Smiling at the recollection, he adds: “I worked night and day and finished it before he came. When I showed him, he was stunned. He became angry at first, asking who on earth I thought I was, but actually, once he saw it, it was all OK. He knew he had taught me well.”

Part of that training concerned the ancient traditions of the gondola and what it means to Venice.

“People see the gondola and the gondoliers but they don’t realise that the culture, the history and traditions behind this vessel are a fundamental part of any squero,” he says.

“I learned about what the gondola represented to Venice, to our way of life, which has always been founded on water.”

The first record of a gondola in Venice is 1098, though they reached opulent extremes as the symbol of prosperity 500 years ago. Nobles were likely to spend as much on commissioning extravagant gondolas, adorned in jewels and gold, as they might on the upkeep of their luxurious palazzi.

Eventually, these excesses were curbed by a dictat from Venice’s ruler, the Doge, in 1562, which ruled that they must all be black. Now, their decoration rests in the carvings of Neptune on their hulls, or the coats of arms of Venice.

The gondola’s construction is a complicated mixture of mathematics and engineering designed to ensure that the gondolier can stand on the left and not tip over into the water. The result is that its left side is actually taller than the right by about 10in.

Each gondola is about 36ft long, weighs about 1,300lb and is made from 280 pieces in eight different types of wood, including oak, elm, walnut and mahogany.
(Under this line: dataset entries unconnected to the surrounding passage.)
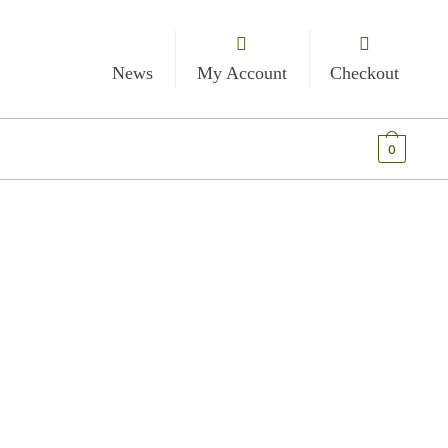
News
My Account
Checkout
€
0.00
0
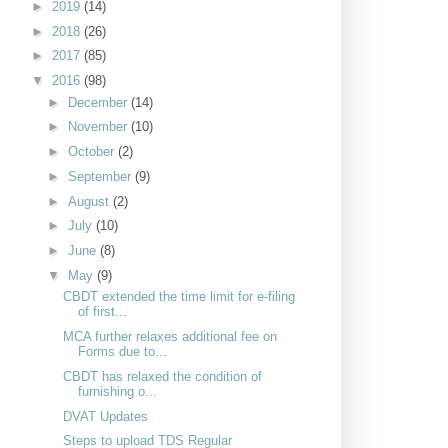
►
2019
(14)
►
2018
(26)
►
2017
(85)
▼
2016
(98)
►
December
(14)
►
November
(10)
►
October
(2)
►
September
(9)
►
August
(2)
►
July
(10)
►
June
(8)
▼
May
(9)
CBDT extended the time limit for e-filing
of first...
MCA further relaxes additional fee on
Forms due to...
CBDT has relaxed the condition of
furnishing o...
DVAT Updates
Steps to upload TDS Regular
The only iron is found in its prow. The iron, used to gain stability by counter-balancing the gondolier’s weight, contains designs representing the city of Venice. It is there that their uniformity ends though.
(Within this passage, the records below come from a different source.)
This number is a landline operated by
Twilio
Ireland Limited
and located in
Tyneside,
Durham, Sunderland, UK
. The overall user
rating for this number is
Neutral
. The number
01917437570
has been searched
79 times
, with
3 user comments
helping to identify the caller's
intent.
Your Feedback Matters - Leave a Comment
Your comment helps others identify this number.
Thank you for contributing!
Without blueprints, the squero’s skill is no less than that of a master violinmaker, using his experience to create a vessel to the exact requirements of its prospective gondolier.

“It is all done by eye and judgment, which comes from experience,” says Cristian.

“Each gondola is unique, because the requirements of its gondolier are unique. Making a gondola for a gondolier who weighs 10 stone is very different to making one for a 14-stone man but these differences are hidden from the public.

“There are other factors too; it depends on what else in the way of comfort and customisation the buyer requires. For that reason, a gondola can take up to three months to make and prices range from £25,000 to as much as £80,000.”

The secret, he says, is in the curve, and the wood is bent gently by slow burning, using reeds from the lagoon.

Cristian knows he took a risk when he finally plucked up the courage to buy his boatyard outright last year.

“It wasn’t an easy decision,” he admits, “with the economy in the state that it’s in and the fact that I have a wife and two very young children to think about, but what else could I have done? I really see it as my destiny to be here.

“Now, well, things look pretty bleak. People see me as this youngster with a bright future ahead. They say I’ll make a fortune with no competition but it’s a scenario I dread.

“I work very hard; my wife will tell you I spend six days a week here, coming home late. It’s not about the money for me, it’s about the tradition, carrying on Venetian culture.

“Gondoliers will never admit this but they form a personal relationship with their gondolas, naming them secretly, kissing them goodnight before going home. It’s the same with us squeraroli. Each gondola is almost a child.

“Soon, I may well be the only person left who can pass on the skills by word of mouth, as they were taught to me. That’s if there’s anyone interested enough to learn them and really, that’s just very sad.”